Achieving precise control of ultracold atomic gases requires a detailed understanding of atom loss mechanisms. Motivated by the anomalous three-body decay in a three-component Fermi gas reported in Ref. [1], this work investigates mechanisms that possibly contribute to the observed loss. The three-body Schrödinger equation is solved in the hyperspherical adiabatic representation with pairwise van der Waals interactions, and the $S$-matrix is obtained via the eigenchannel $R$-matrix method to compute recombination rate coefficients $K_3$ and two-body cross sections. At the magnetic field strength where the anomalous decay occurs, $K_3$ is unitary limited, exhibiting the threshold energy scaling $K_3(E)\propto E^{-1}$. Consequently, the thermally averaged $\langle K_3 \rangle$ acquires a temperature dependence. Because the experiment is performed in the degenerate regime, $\langle K_3 \rangle$ also explicitly depends on the per-spin densities through the per-spin Fermi energies $E_{F}^{(i)}\propto n_i^{2/3}$. As the gas is diluted and degeneracy is reduced, $\langle K_3 \rangle$ approaches the non-degenerate value and becomes a function of temperature only. Channel-resolved branching ratios and cross sections are folded into a Monte Carlo cascade simulation of secondary collisions and trap escape. The analysis indicates that typical three-body recombination events remove fewer than three atoms on average, and that the atom losses are primarily due to the ejection of secondary collision products, rather than the initial three-body recombination products. Therefore, a significant fraction of the released binding energy remains in the trapped ensemble as kinetic energy. Retained energy drives evaporative loss, offering a plausible, partial explanation for the anomalous decay.

Figures (8)

• Figure 1: Scattering lengths $a(B)/r_{\rm vdW}$ for each spin pair as a function of magnetic field strength. The curves show the magnetic-field dependence of the two-body scattering lengths between the three lowest spin states of $^6$Li, expressed in units of the van der Waals length $r_{\rm vdW}$. Data adapted from Ref. Zurn2013.

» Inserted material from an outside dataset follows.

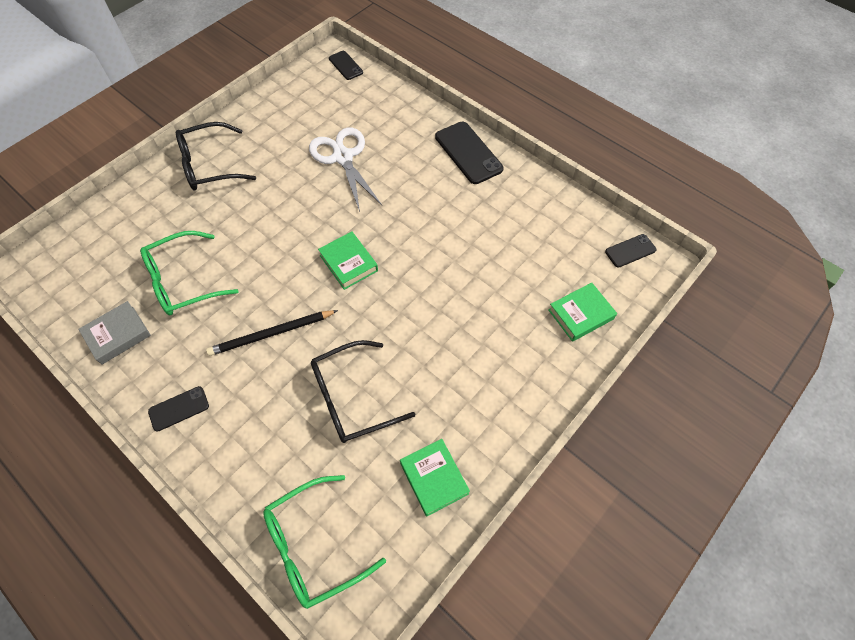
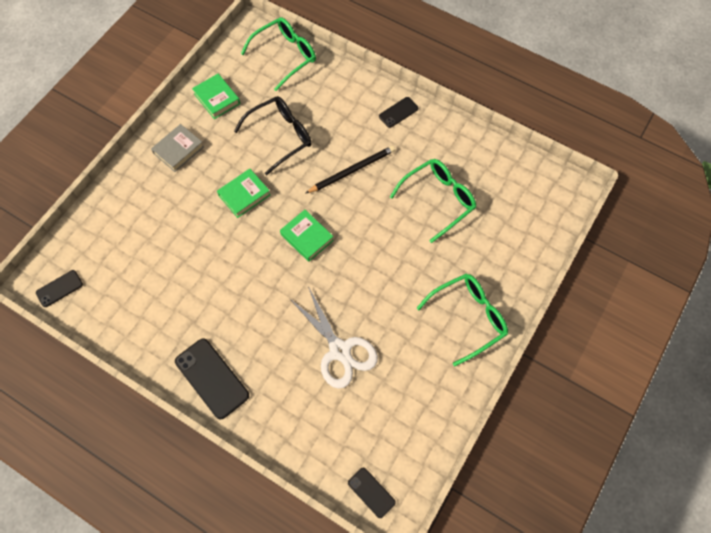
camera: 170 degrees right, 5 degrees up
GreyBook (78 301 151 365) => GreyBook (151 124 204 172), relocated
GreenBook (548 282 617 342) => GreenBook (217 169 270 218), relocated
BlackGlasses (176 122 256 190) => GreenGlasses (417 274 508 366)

• Figure 2: Effective three‐body hyperradial potentials $W_{\nu}(\rho)$ at $B = 690$ G. In the inset (zoomed-in region), the two deepest curves ($\nu=-2$ and $\nu=-1$) each asymptote at large $\rho$ to the negative binding energy of their respective Feshbach dimers, whereas the highest curve ($\nu=0$) merges into the three-atom continuum.
• Figure 3: Rescaled effective potentials $\xi^2_{\nu}(\rho)$ computed at $B = 690$ G. The dotted black line marks the Efimovian value $-s_0^2$ for three identical bosons, while the dashed black line indicates the universal coefficient $p_0^2 = 1$ associated with Efimov-like repulsion in a three-body system of distinguishable atoms. The two upper curves have been diabatized through a peak caused by an avoided crossing in the corresponding adiabatic potential energy curves.
• Figure 4: Rescaled effective potential $\xi_0^2(\rho)$ for the $\nu = 0$ channel at $B = 845$ G, where all pairwise scattering lengths are negative and large in magnitude. In the scale-free region $r_{\rm vdW} \ll \rho \ll |a_{ij}|$, the potential approximates the Efimovian form. At large $\rho$, it asymptotically approaches the free three-body continuum limit corresponding to $\lambda = 0$.
• Figure 5: Calculated binding energies of the first excited Efimov trimer and two-body dimer thresholds versus $B$, alongside experimental three-body radio-frequency association data from Lompe et al.Lompe2010b. Solid red and blue curves show the $(12)$ and $(23)$ dimer thresholds. The black, white, and gray solid curves with circular markers represent the calculated trimer binding energies obtained with the diagonal correction [\ref{['eq:3BP_dia']}], with three coupled channels [\ref{['eq:coupledequations']}], and without the diagonal correction. Black squares and red circles denote the experimental trimer binding energies extracted from Fig. 4 of Ref. Lompe2010b for the $\ket{1}$--$\ket{12}$ and $\ket{2}$--$\ket{23}$ initial mixtures.